All classes in Cedar Rapids schools will shift online, starting Thursday, while the district asks the Iowa Department of Education for a two-week virtual learning waiver. So far this month, 18 Iowa school districts and parochial schools have gotten state permission to conduct all classes online.
Iowa Department of Education director Ann Lebo says a handful of others — including Cedar Rapids — have received permission for online-only instruction for students from specific buildings.
“This represents about 6% of our schools, with 446 public districts and non-public schools and 1300 buildings,” Lebow says.
Three elementary buildings in Ames closed today and students are taking classes online. The district is asking state officials to allow all Ames students through the eighth grade to shift online. Ames superintendent Jenny Risner says they’re running out of substitute teachers.
“It makes it extremely hard to appropriately staff the building and provide the level of supervision we need,” she says.
Other school administrators say they cannot find enough bus drivers to run the routes that get students to school. Lebo says there are a variety of reasons schools are seeking waivers to end in-person instruction.
“Some are based on county positivity rates, student absenteeism and, in some cases, staff absences due to virus-related reasons,” Lebo says.
In July, state officials announced pandemic benchmarks for when school districts may shift to virtual classes, but Lebo says school administrators do not have to wait until those are met.
“Schools do not have to wait until they reach both student absenteeism of 10% and a county positivity rate of above 15% to apply for a waiver. These guidelines are to assist districts when they are determining when they might want to use remote instruction, but they are only guidelines. The county positivity rate is just one factor that school districts and non-public schools should take into account and it may not be indicative among their students and staff,” Lebo says.

| Records shown |

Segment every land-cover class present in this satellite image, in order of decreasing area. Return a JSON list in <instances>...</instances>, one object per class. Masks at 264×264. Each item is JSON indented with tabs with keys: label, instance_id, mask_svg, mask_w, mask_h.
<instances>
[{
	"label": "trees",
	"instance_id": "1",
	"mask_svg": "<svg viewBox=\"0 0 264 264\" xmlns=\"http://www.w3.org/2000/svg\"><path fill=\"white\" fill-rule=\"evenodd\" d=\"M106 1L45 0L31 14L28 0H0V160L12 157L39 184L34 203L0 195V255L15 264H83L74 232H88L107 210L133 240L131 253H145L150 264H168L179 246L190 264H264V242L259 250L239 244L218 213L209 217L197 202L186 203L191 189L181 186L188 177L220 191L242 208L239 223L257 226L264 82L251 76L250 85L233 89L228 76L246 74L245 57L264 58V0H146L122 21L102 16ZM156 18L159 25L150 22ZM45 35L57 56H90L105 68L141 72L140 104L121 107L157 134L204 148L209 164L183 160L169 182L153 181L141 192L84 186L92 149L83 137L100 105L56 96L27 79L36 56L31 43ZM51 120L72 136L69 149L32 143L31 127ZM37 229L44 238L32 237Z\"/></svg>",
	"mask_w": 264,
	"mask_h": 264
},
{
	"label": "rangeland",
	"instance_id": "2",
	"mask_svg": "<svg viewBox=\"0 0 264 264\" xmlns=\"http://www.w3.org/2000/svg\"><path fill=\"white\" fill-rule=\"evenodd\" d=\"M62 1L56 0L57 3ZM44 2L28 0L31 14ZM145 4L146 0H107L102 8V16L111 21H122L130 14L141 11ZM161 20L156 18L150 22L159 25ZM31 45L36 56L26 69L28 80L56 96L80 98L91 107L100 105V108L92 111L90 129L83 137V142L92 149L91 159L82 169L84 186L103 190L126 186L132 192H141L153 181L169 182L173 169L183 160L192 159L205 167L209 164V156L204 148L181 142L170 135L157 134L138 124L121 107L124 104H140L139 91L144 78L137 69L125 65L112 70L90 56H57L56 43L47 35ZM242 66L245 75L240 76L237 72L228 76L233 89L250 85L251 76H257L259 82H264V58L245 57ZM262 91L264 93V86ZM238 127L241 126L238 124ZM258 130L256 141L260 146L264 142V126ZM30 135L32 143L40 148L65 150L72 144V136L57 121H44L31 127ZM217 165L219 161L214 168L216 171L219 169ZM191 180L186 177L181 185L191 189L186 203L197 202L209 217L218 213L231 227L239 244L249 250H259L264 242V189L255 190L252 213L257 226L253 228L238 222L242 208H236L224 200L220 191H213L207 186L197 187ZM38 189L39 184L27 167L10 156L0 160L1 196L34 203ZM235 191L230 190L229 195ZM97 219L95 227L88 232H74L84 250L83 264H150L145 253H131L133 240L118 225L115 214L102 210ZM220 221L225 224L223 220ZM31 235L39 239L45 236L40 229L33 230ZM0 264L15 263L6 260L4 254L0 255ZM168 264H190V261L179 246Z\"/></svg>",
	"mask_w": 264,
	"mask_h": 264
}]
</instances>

| Activities |
1. In the news report on Iowa schools moving classes online, how many Iowa school districts and parochial schools have gotten state permission this month to hold all classes online?
2. Carry on the news report about Iowa schools moving classes online, starting after its last sentence.

| Responses |
1. 18

2.
“Each request to use remote instruction is reviewed on a case-by-case basis with our public health colleagues and we have approved waiver requests that did not meet these specific thresholds.”
Schools may hold all classes online for 48 hours while waiting for state officials to waive the requirement for in-person classes.
“Because each situation is unique, school districts and non-public schools have a lot of flexibility to manage conditions in their schools,” Lebo says, “and can always submit a waiver request at any time.”
In addition to the pending waiver applications from Ames and Cedar Rapids, the Johnston School District will shift to remote learning tomorrow as it waits for state officials to review its waiver request.
The Iowa Department of Education’s website shows following waivers were granted yesterday (11/10/20): Benton, Clear Creek Amana, Des Moines Independent, Fort Madison, Glenwood, Iowa City, Janesville, Keokuk, Muscatine, Urbandale St. Pius X and West Liberty
The following were granted last week: Colfax-Mingo, Burlington, Newton, Marshalltown St. Francis, North Tama, Anamosa and Anamosa St. Patrick.